Brithany Mendosa, huit ans, n'a pas été en classe depuis un an comme quelque 890.000 autres élèves du Panama, le pays au monde où les écoles sont fermées depuis le plus longtemps en raison de la pandémie de coronavirus.

Quatorze pays dans le monde n'ont toujours pas rouvert leurs écoles en présentiel depuis mars 2020, selon l'Unicef.

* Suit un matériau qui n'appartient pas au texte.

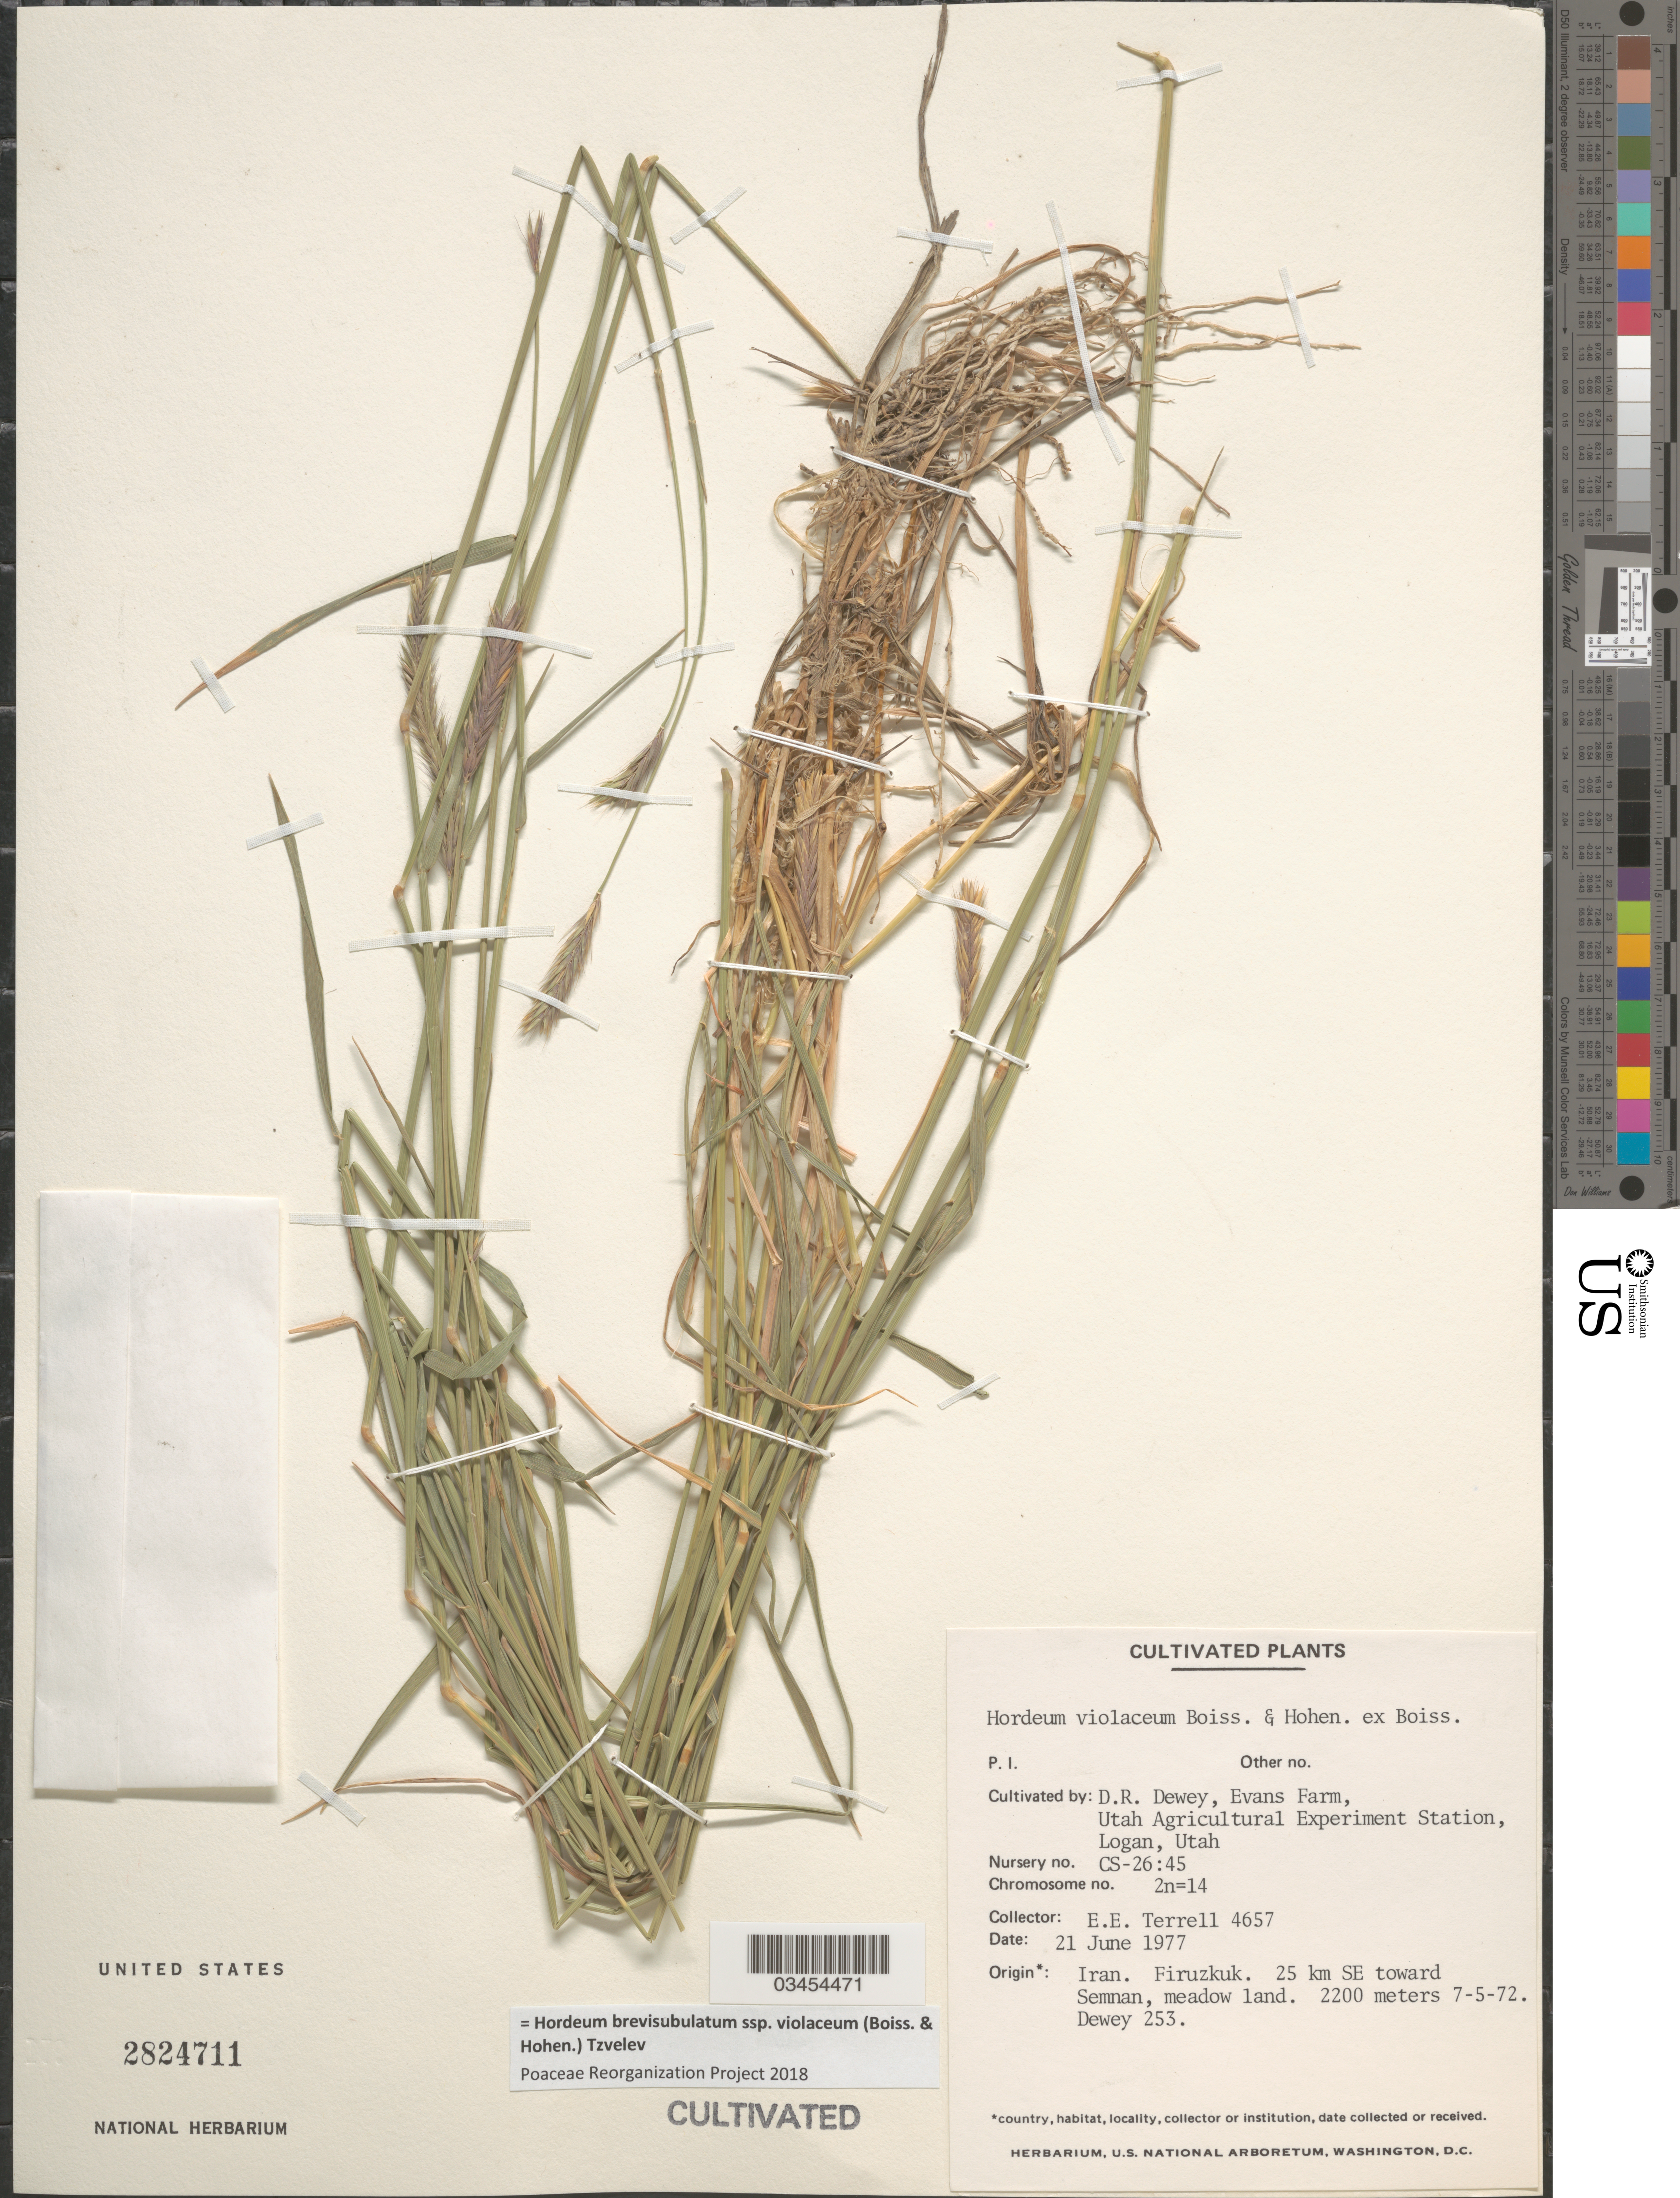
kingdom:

Les deux-tiers sont situés en Amérique latine, concernant quelque 98 millions d'écoliers, indique un récent rapport de l'agence onusienne pour l'enfance. En nombre de jours fermés, le Panama devance le Salvador, le Bangladesh et la Bolivie.

Dans le petit pays d'Amérique centrale de 4,2 millions d'habitants, cette longue période sans école n'est plus tenable et révèle d'énormes disparités selon les situations géographiques ou sociales.

Pour Erica Luna, vendeuse de fruits et légumes sur un marché de son quartier déshérité de la banlieue de Panama, mère de la petite Yoselin, 3 ans, "la pandémie a tout changé".

"Avant j'emmenais ma fille à la garderie, mais maintenant il n'y en n'a plus et je dois parfois l'emmener avec moi", dit cette migrante nicaraguayenne de 29 ans.

La plupart du temps Yoselin s'occupe sur le téléphone cellulaire de sa mère, jusqu'à ce qu'elle tombe de sommeil à ses pieds, sur un carton.

- "Vivre avec les autres "-

Milena Mendosa vit également dans une banlieue pauvre de Panama. Sa fille Brithany, 8 ans, a été aussi longtemps rivée sur son téléphone portable pour suivre les cours dispensés par son école publique sur internet.

Mais les classes virtuelles avec près d'une trentaine d'enfants sont difficiles à suivre et Brithany a décroché. Milena Mendosa, mère célibataire, dit qu'elle n'arrive pas à s'en sortir entre son travail et le soutien scolaire dont sa fille aurait besoin.

Ana Maria Areiza est triste pour son fils Rafael, 5 ans, qui "voit ses amis sur l'ordinateur mais n'interagit pas avec eux". "Il n'a plus rien à me raconter après l'école", soupire-t-elle.

Un enfant a besoin de contacts avec ses semblables "pour apprendre à vivre avec les autres et comprendre le monde dans lequel il vit. Sinon, il prend du retard et cela peut provoquer des problèmes de comportement", rappelle le pédiatre Enrique Ruidiaz.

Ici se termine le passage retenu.